Phoolan Devi, Claire Fauvel
Non pas la vie de cette femme devenue une égérie de la révolte féminine en Inde, mais son enfance et son adolescence, à peine ses débuts dans l'âge adulte. L'histoire débute alors que Phoolan Devi est libérée, en 1994. Retour arrière, l'année 1974, elle a 9 ans. Un mâle de la famille élargie décide de couper l'arbre planté par son grand-père pour en voler le bois, un bois qui devait lui revenir à elle pour payer son mariage. C'est encore l'époque où la situation de la femme en Inde est proche de celle des Intouchables. Mariée de force à 11 ans, violée par son mari, battue, traitée en esclave, Phoolan Devi s'enfuit, aux prises avec un monde d'hommes intraitables : «Une fille sans homme est à tout le monde»... On la ramène de force, le conseil du village se réunit, elle fuit de nouveau, poursuivie puis violée par la police cette fois, ramenée de nouveau au village, de nouveau agressée. L'histoire est insoutenable, mais son traitement graphique ne cesse de conférer à Phoolan Devi la dignité qu'on lui refuse. Elle finit par réussir enfin sa fuite, trouve refuge auprès de bandits, s'arrache dans la violence à son monde brutal sans parvenir jamais à vivre autre chose que la violence faite aux femmes, qu'elle refuse et combat avec force -un courage qui bouleverse. Sauvée par l'un de ces bandits, Vikram, elle ne connaîtra pas davantage la paix : Vikram sera assassiné par l'un des siens, jaloux. Phoolan Devi écume sa région, n'en cède en rien en audace aux hommes dont elle habite désormais le destin, sinon qu'elle refuse leur sauvagerie aveugle. Sa tête est mise à prix, elle poursuit son œuvre, détrousse les riches et donnent aux pauvres l'argent de leur survie. Cheffe de bande, elle conduit avec intelligence ses opérations, l'armée aux trousses cette fois. Finalement, c'est Indira Gandhi en personne qui négociera les conditions de sa reddition.

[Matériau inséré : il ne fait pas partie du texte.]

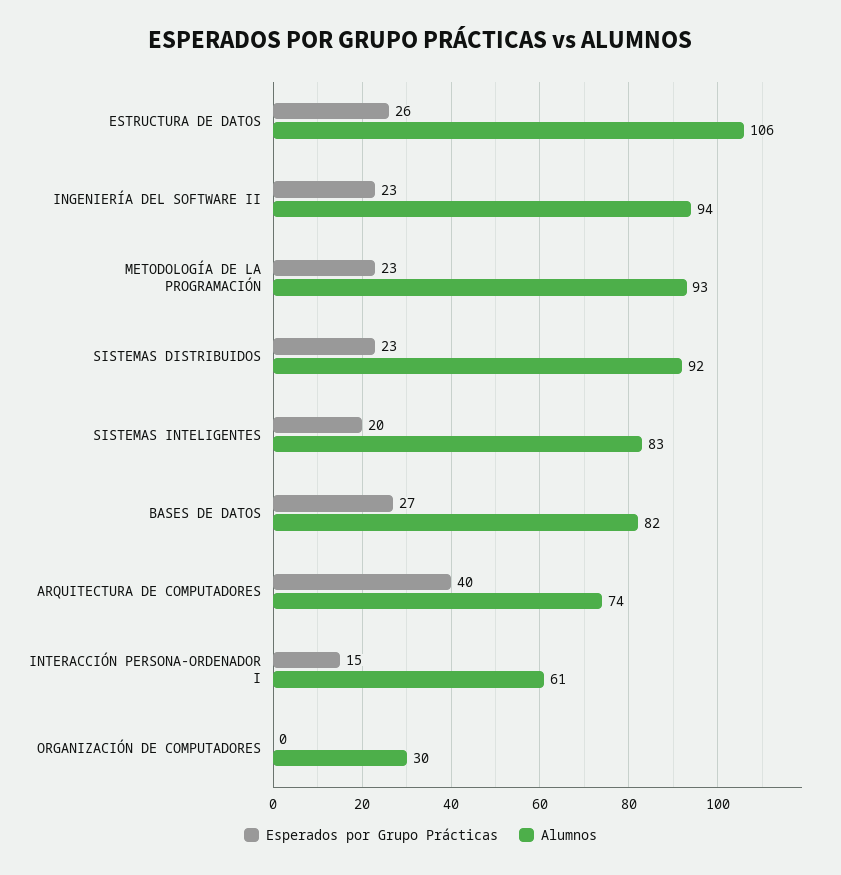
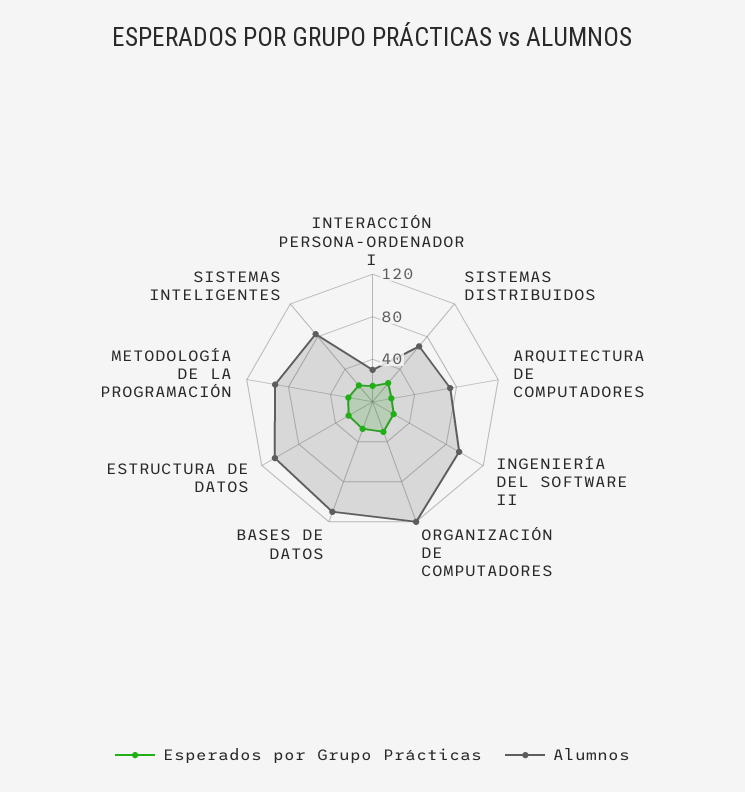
  {
    "Esperados por Grupo Prácticas": {
      "ESTRUCTURA DE DATOS": 26,
      "INGENIERÍA DEL SOFTWARE II": 23,
      "METODOLOGÍA DE LA PROGRAMACIÓN": 23,
      "SISTEMAS DISTRIBUIDOS": 23,
      "SISTEMAS INTELIGENTES": 20,
      "BASES DE DATOS": 27,
-     "ARQUITECTURA DE COMPUTADORES": 40,
+     "ARQUITECTURA DE COMPUTADORES": 20,
      "INTERACCIÓN PERSONA-ORDENADOR I": 15,
-     "ORGANIZACIÓN DE COMPUTADORES": 0
+     "ORGANIZACIÓN DE COMPUTADORES": 30
    },
    "Alumnos": {
      "ESTRUCTURA DE DATOS": 106,
      "INGENIERÍA DEL SOFTWARE II": 94,
      "METODOLOGÍA DE LA PROGRAMACIÓN": 93,
-     "SISTEMAS DISTRIBUIDOS": 92,
+     "SISTEMAS DISTRIBUIDOS": 70,
      "SISTEMAS INTELIGENTES": 83,
-     "BASES DE DATOS": 82,
+     "BASES DE DATOS": 110,
      "ARQUITECTURA DE COMPUTADORES": 74,
-     "INTERACCIÓN PERSONA-ORDENADOR I": 61,
+     "INTERACCIÓN PERSONA-ORDENADOR I": 30,
-     "ORGANIZACIÓN DE COMPUTADORES": 30
+     "ORGANIZACIÓN DE COMPUTADORES": 120
    }
  }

Superbes planches en noir et blanc, cette vie que dessine et raconte Claire Fauvel est sublime de ne l'être pas, dans le sacrifice que la société lui impose. Quelle beauté dans ce destin de femme, justement pas héroïque au sens de ces valeurs que l'héroïsme commande habituellement et avec lesquelles le dessin rompt radicalement. On songe aux combattantes vietnamiennes, à Louise Michel : l'héroïsme pour les autres et non pour soi comme dans ses modèles masculins. Rebelle à l'autorité, les valeurs qu'elle remet en cause sont surtout celles du patriarcat. Non pas comme un genre troublé, où la femme se ferait mâle pour en combattre les fins : l'assignation de genre masculin-féminin n'adopte pas ici les codes masculins, pas même dans le dessin du masculin.
On en savoure toute l'importance, dans une BD qui s'adresse à la jeunesse dans sa phase de besoin de héros. Le combat est celui d'une femme qui sait se battre avec générosité, mais en rien ne se distingue par sa valeur guerrière. Et c'est même un tour de force ce que réussit Claire Fauvel, de pouvoir dégager pareillement son personnage de tout imaginaire sanglant, de tout exploit meurtrier. L'héroïsme en question, encore une fois et il faut insister à ce sujet, est celui d'une odyssée existentielle. Ce qui importe, c'est de devenir le personnage principal dans le récit de sa propre histoire, dans un combat également très intériorisé : réfléchir sur soi-même, affronter les normes sociales qui nous défont, pour se reconnaître enfin comme responsable de sa propre vie et faire de l'affirmation de soi un événement à la portée de tous. Ce qui est héroïque ici, c'est cette capacité qu'à Phoolan Devi de s'arrêter pour penser en être humain et non plus comme Héros.
Phoolan Devi reine des bandits, Claire Fauvel, Casterman, 2013, 22 euros, ean : 9782203112117.